(Electronics engineering source data)
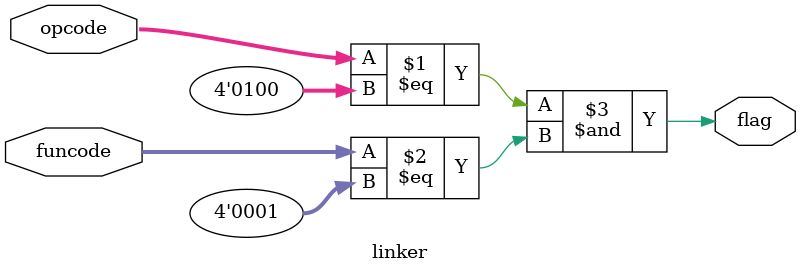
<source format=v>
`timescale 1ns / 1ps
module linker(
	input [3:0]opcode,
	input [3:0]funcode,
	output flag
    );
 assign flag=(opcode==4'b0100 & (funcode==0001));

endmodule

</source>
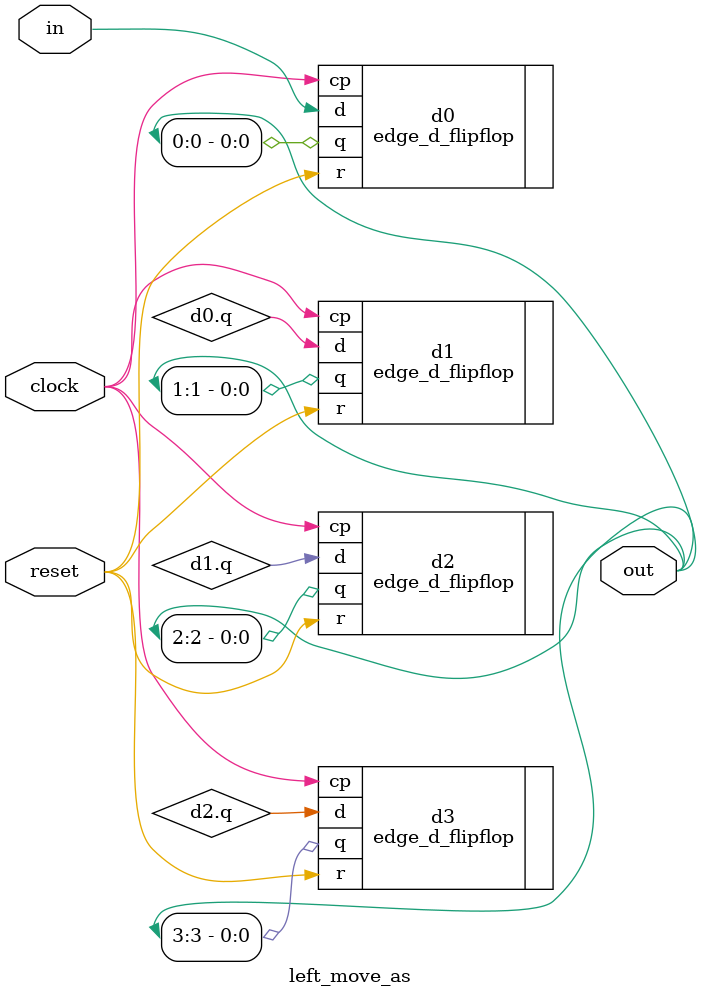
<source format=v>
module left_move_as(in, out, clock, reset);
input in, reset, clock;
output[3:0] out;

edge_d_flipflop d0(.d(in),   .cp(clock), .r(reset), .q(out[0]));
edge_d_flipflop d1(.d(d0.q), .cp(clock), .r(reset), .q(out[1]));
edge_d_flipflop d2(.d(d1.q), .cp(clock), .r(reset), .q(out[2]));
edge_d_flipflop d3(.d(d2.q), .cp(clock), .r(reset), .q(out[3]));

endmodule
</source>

## Problem requirements:
Go through the entries and return each line where the word "input" appears.

## Your solution:
	input [3:0]opcode,
	input [3:0]funcode,
input in, reset, clock;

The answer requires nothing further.